New York City, N.Y., Oct 29, 2010 / 04:03 am
After National Public Radio fired commentator Juan Williams on Oct. 20, for saying on a television program that he felt unnerved by Muslims on airplanes, a number of persistent questions resurfaced about public discourse in a post-9/11 world, and the line between civility and censorship.
Bill Donohue, president of the Catholic League, has another question for NPR: Does the network have one standard for discussing Muslims, and another for talking about Catholics?
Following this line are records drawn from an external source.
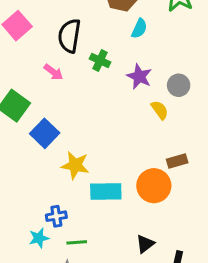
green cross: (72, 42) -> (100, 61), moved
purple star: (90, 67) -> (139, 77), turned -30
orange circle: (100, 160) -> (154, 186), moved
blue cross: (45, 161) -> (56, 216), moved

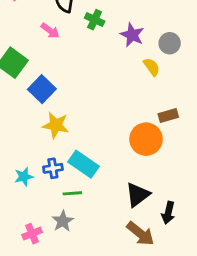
yellow star: (75, 165) -> (56, 125), moved
cyan rectangle: (106, 191) -> (83, 164), moved, turned 36
cyan star: (39, 238) -> (24, 177), moved
black triangle: (145, 244) -> (138, 195), size x1.4

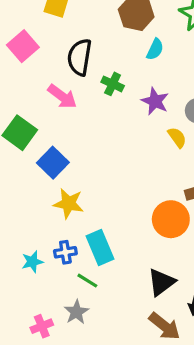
pink arrow: (50, 31) -> (62, 96), size x1.4
cyan rectangle: (83, 164) -> (100, 248), turned 32
green line: (72, 193) -> (87, 281), turned 36

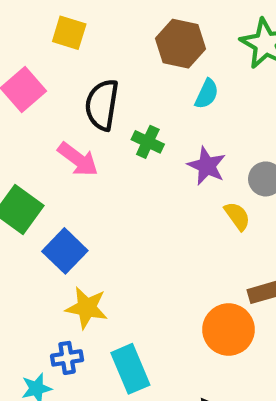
blue cross: (65, 252) -> (67, 358), moved

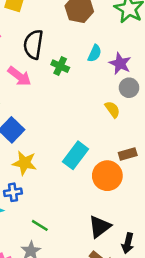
cyan semicircle: (207, 94) -> (95, 53), moved
purple star: (207, 166) -> (120, 64), moved
cyan rectangle: (130, 369) -> (75, 155), moved, turned 60

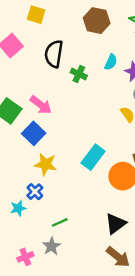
pink arrow: (19, 76) -> (41, 105), moved
blue cross: (13, 192) -> (35, 192), turned -35
green line: (40, 225) -> (60, 222), turned -56

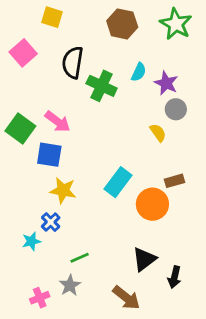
green cross: (79, 74) -> (102, 86), size x1.5
blue square: (34, 133) -> (49, 155), turned -35
brown arrow: (118, 257) -> (126, 298), moved

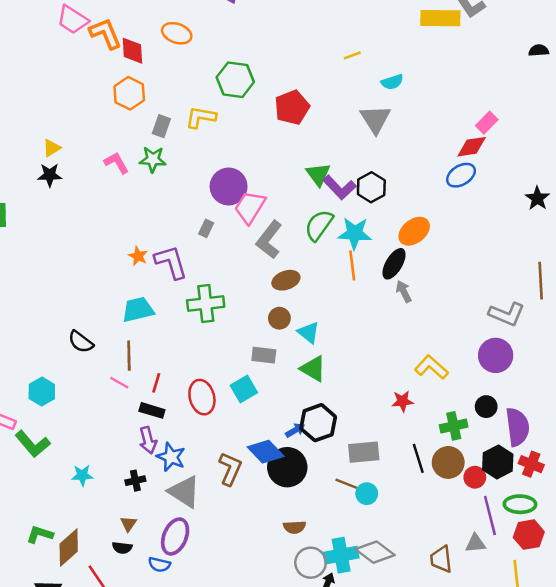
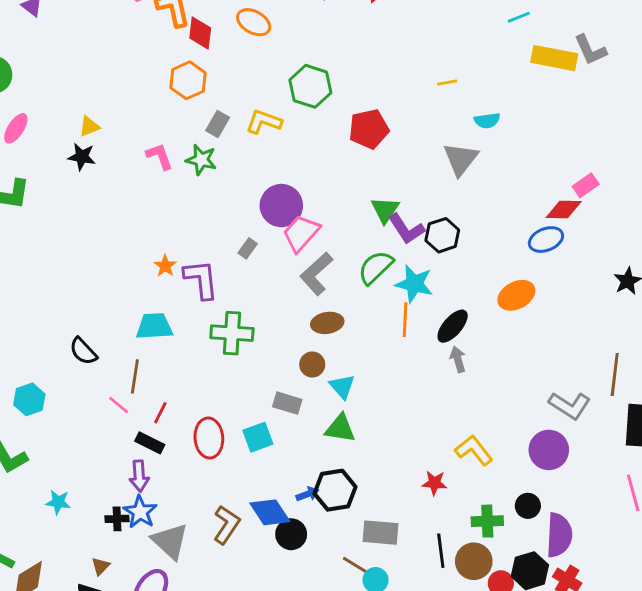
orange ellipse: (414, 231) -> (516, 295), moved
green triangle: (313, 369) -> (340, 428), turned -32
blue star: (171, 457) -> (140, 512), moved
black circle: (287, 467) -> (291, 534), size x0.7

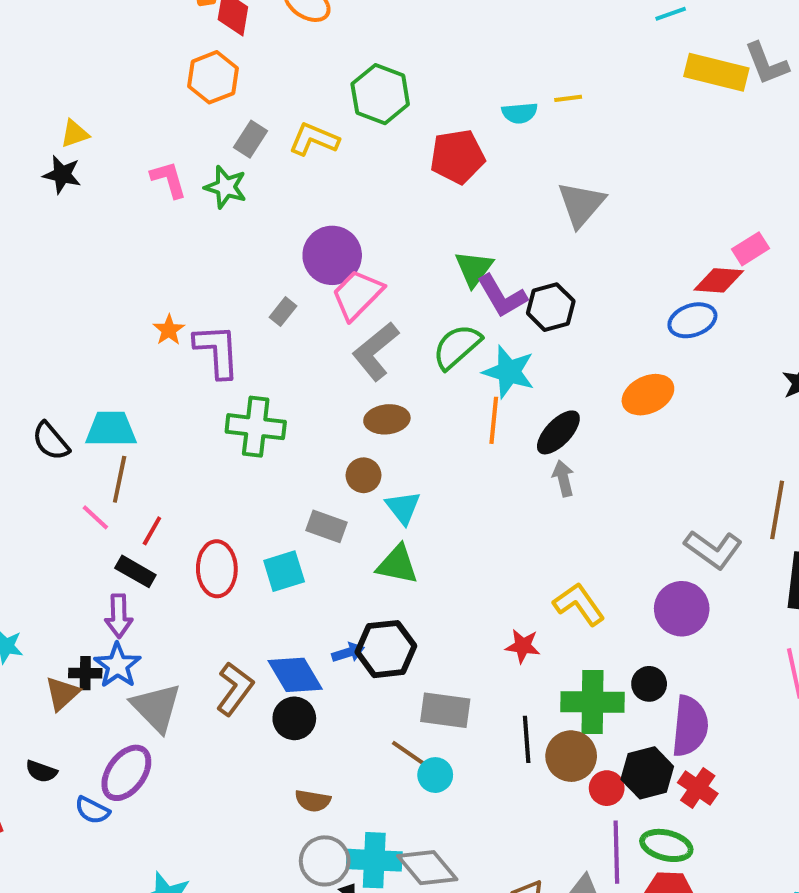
cyan semicircle: (487, 121) -> (520, 113), moved
cyan trapezoid: (154, 326) -> (111, 429), moved
green cross: (487, 521) -> (592, 702), size x1.4
black circle: (291, 534) -> (294, 718), moved
brown triangle: (100, 566) -> (62, 693), moved, size x1.4

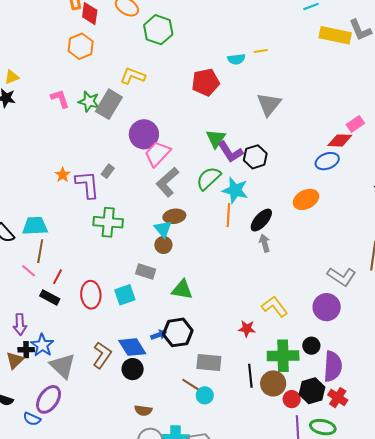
green hexagon: (380, 94) -> (158, 30), moved
gray rectangle: (251, 139) -> (109, 104), moved, size x1.6
gray rectangle: (283, 312) -> (108, 171), moved
cyan triangle: (403, 508) -> (163, 229), moved
purple arrow: (119, 616) -> (20, 324), moved

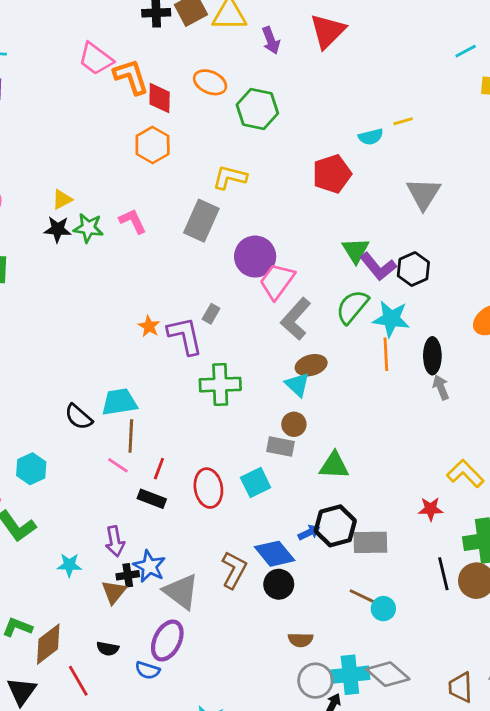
green star: (89, 102) -> (88, 228), moved
black ellipse: (261, 220) -> (432, 356), turned -35
brown circle: (163, 245) -> (294, 424), moved
gray rectangle: (209, 362) -> (370, 542), moved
He believes it does - but NPR has stood by its record, saying that Donohue's examples don't add up.
On Oct. 26, Donohue jumped into the debate over Williams' firing, wondering why “no one has been terminated by NPR” for what he called “anti-Catholic fare.” He cited a local affiliate's program that mocked the Eucharist, a nationally aired performance of Tom Lehrer's “Vatican Rag” (also satirizing the sacrament), and discussions of whether “too many Catholics” were on the Supreme Court.
“As I've documented, there are many instances where National Public Radio has acted in the most offensive way to Roman Catholics,” Donohue told CNA. Those instances, he alleged, were much worse than what Williams had been fired for saying about Muslims. Donohue called the remark “fairly innocuous,” saying it had “probably been made by so many Americans over a cup of coffee.”